---- Testo estratto

Il Napoli piega il Verona nei minuti di recupero e al termine del match l’allenatore azzurro Antonio Conte analizza la gara, soffermandosi su crescita personale, gestione del gruppo e ambizioni europee.
“Questa è una stagione che mi porterò dentro come esperienza di carriera – ha spiegato Conte –. Mi sta dando tanto sotto il profilo dell’insegnamento e della gestione, situazioni che non mi erano mai capitate. Conta il valore umano, servono le parole giuste, il classico bastone e la carota”.
Il tecnico ha sottolineato come le difficoltà abbiano contribuito a rafforzarlo: “Gestire tutto questo non è semplice, ma mi sento un allenatore più forte. Dobbiamo restare in piedi e trovare la soluzione giusta, non solo dal punto di vista calcistico ma anche umano”.
Lukaku, fiducia ritrovata e Mondiali nel mirino
Uno dei temi centrali è stato il ritorno al gol di Romelu Lukaku, reduce da un infortunio importante.
“Ha sofferto tanto – ha spiegato Conte – perché vuole aiutare il Napoli e anche me, per il rapporto che abbiamo. Lo stiamo coccolando, non è ancora al livello che conosco ma ci stiamo lavorando. Questo gol deve dargli fiducia”.
L’allenatore ha poi allargato il discorso anche alla Nazionale belga: l’obiettivo è arrivare nelle migliori condizioni ai Mondiali, insieme a Kevin De Bruyne.

--------
---- Dati forniti

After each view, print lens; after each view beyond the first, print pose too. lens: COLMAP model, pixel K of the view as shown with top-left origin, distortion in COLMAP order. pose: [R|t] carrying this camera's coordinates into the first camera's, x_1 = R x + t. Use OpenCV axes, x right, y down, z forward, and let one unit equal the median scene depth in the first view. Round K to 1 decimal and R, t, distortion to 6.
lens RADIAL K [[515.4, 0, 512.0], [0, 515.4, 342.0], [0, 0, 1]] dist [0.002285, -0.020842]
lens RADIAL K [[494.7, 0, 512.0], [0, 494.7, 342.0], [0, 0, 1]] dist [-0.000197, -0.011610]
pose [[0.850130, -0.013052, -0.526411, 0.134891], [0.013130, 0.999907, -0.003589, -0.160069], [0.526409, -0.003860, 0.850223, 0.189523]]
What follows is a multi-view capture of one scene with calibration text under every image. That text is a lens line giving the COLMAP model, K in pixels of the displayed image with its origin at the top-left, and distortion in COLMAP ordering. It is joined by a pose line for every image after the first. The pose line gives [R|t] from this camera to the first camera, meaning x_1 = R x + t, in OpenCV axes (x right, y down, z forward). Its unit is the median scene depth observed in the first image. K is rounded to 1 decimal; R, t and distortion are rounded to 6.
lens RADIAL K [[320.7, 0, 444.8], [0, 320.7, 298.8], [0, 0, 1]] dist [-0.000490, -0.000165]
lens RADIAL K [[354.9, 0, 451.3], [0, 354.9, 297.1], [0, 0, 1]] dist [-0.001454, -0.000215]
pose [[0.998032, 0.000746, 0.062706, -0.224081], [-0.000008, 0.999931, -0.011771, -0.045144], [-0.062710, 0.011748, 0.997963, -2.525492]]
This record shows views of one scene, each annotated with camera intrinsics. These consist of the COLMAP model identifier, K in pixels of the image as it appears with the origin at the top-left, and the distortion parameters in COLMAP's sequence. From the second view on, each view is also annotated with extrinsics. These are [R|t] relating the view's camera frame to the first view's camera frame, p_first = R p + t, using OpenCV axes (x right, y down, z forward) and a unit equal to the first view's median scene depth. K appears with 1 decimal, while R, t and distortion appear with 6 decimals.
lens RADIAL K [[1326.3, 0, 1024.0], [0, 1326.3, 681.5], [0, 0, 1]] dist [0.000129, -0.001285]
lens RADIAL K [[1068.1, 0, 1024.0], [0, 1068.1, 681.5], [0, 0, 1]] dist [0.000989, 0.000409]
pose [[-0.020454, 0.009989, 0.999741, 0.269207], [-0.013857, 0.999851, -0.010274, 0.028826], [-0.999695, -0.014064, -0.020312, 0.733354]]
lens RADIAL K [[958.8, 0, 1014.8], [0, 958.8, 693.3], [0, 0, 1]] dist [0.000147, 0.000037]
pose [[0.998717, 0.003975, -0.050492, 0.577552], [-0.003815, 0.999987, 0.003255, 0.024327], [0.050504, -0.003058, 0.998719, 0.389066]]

--------

Consegne
1) Risponda alle seguenti domande sull'articolo relativo a Napoli-Verona:
(a) In quale fase della partita il Napoli ha avuto la meglio sul Verona?
(b) Da che cosa era reduce Romelu Lukaku prima di tornare al gol?
(c) Insieme a quale giocatore, secondo l'allenatore, l'obiettivo è arrivare ai Mondiali nelle migliori condizioni?
2) Prosegua l'articolo relativo a Napoli-Verona a partire dal punto in cui si interrompe.

Soluzioni
1)
(a) Nei minuti di recupero.
(b) Da un infortunio importante.
(c) Insieme a Kevin De Bruyne.

2)
Sul rientro con gol immediato, Conte non si è detto sorpreso: “Aveva già avuto occasioni contro la Juventus e in casa. In area si fa rispettare e pesa. Se attacchi e costringi gli avversari a difendere la porta, Lukaku diventa fondamentale. Se deve attaccare lo spazio, fa più fatica. È entrato e ha fatto il suo: abbiamo bisogno di tutti”.
Obiettivo Champions League: “Lotteremo fino alla fine”
La vittoria contro il Verona rilancia le ambizioni del Napoli nella corsa alla Champions League. Conte ha ricordato il suo contratto triennale, con ultimo anno previsto nella prossima stagione, ma ha ribadito la necessità di concentrarsi sul presente.
“Dobbiamo reagire alle difficoltà e lottare per un posto tra le prime quattro. Alcune squadre sono in situazioni migliori, ma noi vogliamo competere fino alla fine. Bisogna sempre giocare per il massimo”.
Il tecnico ha ammesso le difficoltà del momento: “Stiamo raschiando il fondo del barile per portare a casa punti. Oggi avevamo tutto da perdere, siamo stati bravi. In altre partite meritavamo di più sul piano della prestazione, oggi ci prendiamo i tre punti sapendo di poter fare meglio”.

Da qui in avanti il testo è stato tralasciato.